The technique used to heat and serve sake, kan or okan suru, seems equal parts ceremony and utility. You can use almost any heat source — fireplaces, cans with self-contained heating systems and even body heat — but it’s the act of heating, the altruism of it, that stands out here. A host skilled at kan has reached a milestone in home entertainment, one that exemplifies hospitality’s golden rule: The guest always comes first.
A practiced heating method transitions seamlessly, almost organically, to the act of serving the sake, which is almost an art unto itself. Heating methods differ, but they largely fall into three categories: water-immersion (yusen), steaming (mushikan) and microwaving (denshi renji kan). All three get the job done, but steaming and water-immersion are the only ones you need to concern yourself with; microwaves don’t quite lend the specialness you associate with serving sake.
You can heat any variety of sake; just like when served chilled, high-quality sake tastes better than low-quality sake. That said, everybody has different tastes, and if you prefer to heat high-quality or expensive sake, go ahead and heat it. The aversion to using high-quality sake is based on newer science, not bad taste. Technology has enabled distillers to design flavor profiles, which heat can alter, but it doesn’t transform them into bad flavor profiles; they’re just different from those the distiller intended.
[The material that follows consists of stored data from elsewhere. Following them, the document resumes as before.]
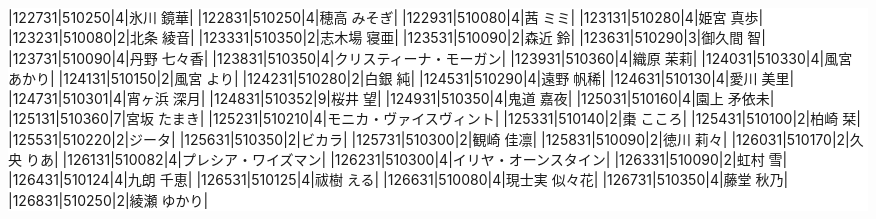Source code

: |122731|510250|4|氷川 鏡華|
|122831|510250|4|穂高 みそぎ|
|122931|510080|4|茜 ミミ|
|123131|510280|4|姫宮 真歩|
|123231|510080|2|北条 綾音|
|123331|510350|2|志木場 寝亜|
|123531|510090|2|森近 鈴|
|123631|510290|3|御久間 智|
|123731|510090|4|丹野 七々香|
|123831|510350|4|クリスティーナ・モーガン|
|123931|510360|4|織原 茉莉|
|124031|510330|4|風宮 あかり|
|124131|510150|2|風宮 より|
|124231|510280|2|白銀 純|
|124531|510290|4|遠野 帆稀|
|124631|510130|4|愛川 美里|
|124731|510301|4|宵ヶ浜 深月|
|124831|510352|9|桜井 望|
|124931|510350|4|鬼道 嘉夜|
|125031|510160|4|園上 矛依未|
|125131|510360|7|宮坂 たまき|
|125231|510210|4|モニカ・ヴァイスヴィント|
|125331|510140|2|棗 こころ|
|125431|510100|2|柏崎 栞|
|125531|510220|2|ジータ|
|125631|510350|2|ビカラ|
|125731|510300|2|観崎 佳凛|
|125831|510090|2|徳川 莉々|
|126031|510170|2|久央 りあ|
|126131|510082|4|プレシア・ワイズマン|
|126231|510300|4|イリヤ・オーンスタイン|
|126331|510090|2|虹村 雪|
|126431|510124|4|九朗 千恵|
|126531|510125|4|祓樹 える|
|126631|510080|4|現士実 似々花|
|126731|510350|4|藤堂 秋乃|
|126831|510250|2|綾瀬 ゆかり|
Determine the temperature of the sake by feel — literally. A depression in the bottom of tokkuri, or sake decanter, forms a seal when submerged that keeps the area inside the depression dry; the temperature of the depression reflects the temperature of the sake. Sake serving temperatures vary by variety and style, but they have their own nomenclature:
- Hana-hie — Chilled (41-50F)
- Suzu-hie — Cool (50-59F)
- Hinata-kan — Sunlight warm (86-95F)
- Hitohada-kan — Body temperature (95-104F)
- Nuru-kan — Lukewarm (104-113)
- Jyoh-kan — Warm (113-122F)
- Atsu-kan — Hot (122-131F)
- Tobikiri-kan — Very hot (131F and over)
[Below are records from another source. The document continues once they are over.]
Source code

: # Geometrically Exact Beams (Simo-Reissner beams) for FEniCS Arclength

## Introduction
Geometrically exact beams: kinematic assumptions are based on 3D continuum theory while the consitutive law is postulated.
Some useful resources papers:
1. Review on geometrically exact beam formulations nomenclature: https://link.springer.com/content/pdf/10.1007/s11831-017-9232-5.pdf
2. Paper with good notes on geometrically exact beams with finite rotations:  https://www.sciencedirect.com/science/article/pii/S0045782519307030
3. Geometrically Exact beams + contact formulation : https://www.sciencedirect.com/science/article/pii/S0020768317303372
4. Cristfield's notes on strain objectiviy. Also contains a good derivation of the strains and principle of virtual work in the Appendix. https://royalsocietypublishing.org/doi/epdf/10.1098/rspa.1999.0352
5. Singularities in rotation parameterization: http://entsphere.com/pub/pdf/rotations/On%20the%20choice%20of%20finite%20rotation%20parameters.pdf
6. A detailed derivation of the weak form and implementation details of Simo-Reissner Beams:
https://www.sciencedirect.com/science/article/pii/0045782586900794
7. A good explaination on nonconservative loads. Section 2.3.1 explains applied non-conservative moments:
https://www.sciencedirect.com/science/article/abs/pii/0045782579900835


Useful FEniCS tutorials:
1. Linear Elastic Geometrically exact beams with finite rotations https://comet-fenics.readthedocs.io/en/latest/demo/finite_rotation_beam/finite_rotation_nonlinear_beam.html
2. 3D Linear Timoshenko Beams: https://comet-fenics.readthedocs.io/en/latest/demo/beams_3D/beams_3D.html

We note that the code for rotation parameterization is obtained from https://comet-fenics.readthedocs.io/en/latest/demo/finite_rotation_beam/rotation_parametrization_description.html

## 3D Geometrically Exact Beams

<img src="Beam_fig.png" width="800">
Only heat enough sake to drink at once and serve it immediately. Until you get the hang of it, you can roughly estimate the temperature of sake by measuring the temperature of the water used to heat the tokkuri.
- Add the sake to tokkuri (sake decanter) and set the tokkuri inside a pot.
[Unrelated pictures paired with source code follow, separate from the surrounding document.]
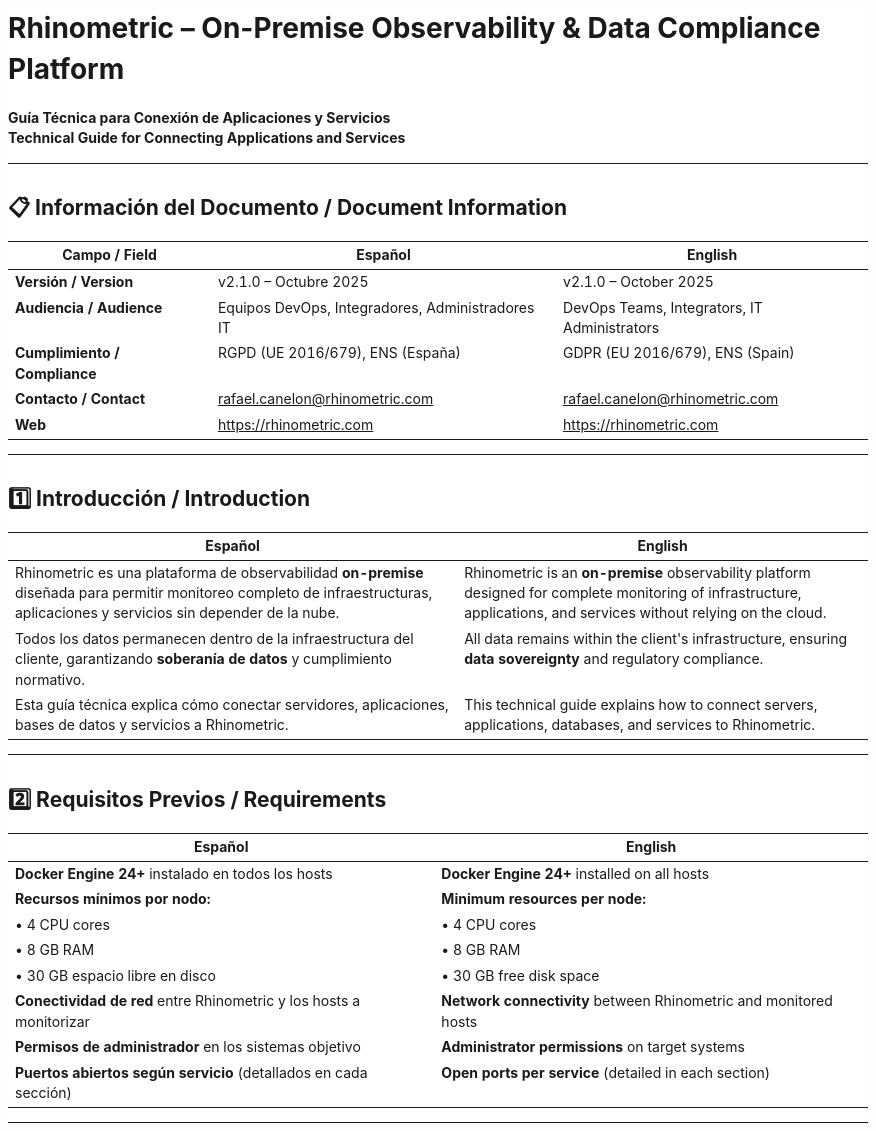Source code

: # Rhinometric – On-Premise Observability & Data Compliance Platform

**Guía Técnica para Conexión de Aplicaciones y Servicios**  
**Technical Guide for Connecting Applications and Services**

---

## 📋 Información del Documento / Document Information

| Campo / Field | Español | English |
|---------------|---------|---------|
| **Versión / Version** | v2.1.0 – Octubre 2025 | v2.1.0 – October 2025 |
| **Audiencia / Audience** | Equipos DevOps, Integradores, Administradores IT | DevOps Teams, Integrators, IT Administrators |
| **Cumplimiento / Compliance** | RGPD (UE 2016/679), ENS (España) | GDPR (EU 2016/679), ENS (Spain) |
| **Contacto / Contact** | rafael.canelon@rhinometric.com | rafael.canelon@rhinometric.com |
| **Web** | https://rhinometric.com | https://rhinometric.com |

---

## 1️⃣ Introducción / Introduction

| Español | English |
|---------|---------|
| Rhinometric es una plataforma de observabilidad **on-premise** diseñada para permitir monitoreo completo de infraestructuras, aplicaciones y servicios sin depender de la nube. | Rhinometric is an **on-premise** observability platform designed for complete monitoring of infrastructure, applications, and services without relying on the cloud. |
| Todos los datos permanecen dentro de la infraestructura del cliente, garantizando **soberanía de datos** y cumplimiento normativo. | All data remains within the client's infrastructure, ensuring **data sovereignty** and regulatory compliance. |
| Esta guía técnica explica cómo conectar servidores, aplicaciones, bases de datos y servicios a Rhinometric. | This technical guide explains how to connect servers, applications, databases, and services to Rhinometric. |

---

## 2️⃣ Requisitos Previos / Requirements

| Español | English |
|---------|---------|
| **Docker Engine 24+** instalado en todos los hosts | **Docker Engine 24+** installed on all hosts |
| **Recursos mínimos por nodo:** | **Minimum resources per node:** |
| • 4 CPU cores | • 4 CPU cores |
| • 8 GB RAM | • 8 GB RAM |
| • 30 GB espacio libre en disco | • 30 GB free disk space |
| **Conectividad de red** entre Rhinometric y los hosts a monitorizar | **Network connectivity** between Rhinometric and monitored hosts |
| **Permisos de administrador** en los sistemas objetivo | **Administrator permissions** on target systems |
| **Puertos abiertos según servicio** (detallados en cada sección) | **Open ports per service** (detailed in each section) |

---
- Add enough cold water to the pot to reach about halfway up level of the sake in the tokkuri.
- Let the sake heat, starting with the low setting on the stove and moving gradually to medium.
To use a steamer to heat sake, first fill it with enough water to reach just below the steaming basket. Add the tokkuri to the steamer and cover. Bring the water to a boil and serve.
A night of nabemono and warm sake is the order for a winter of good health and cheer. Most importantly, relax and have fun. Sake service shouldn’t feel pretentious or pressured, just naturally special.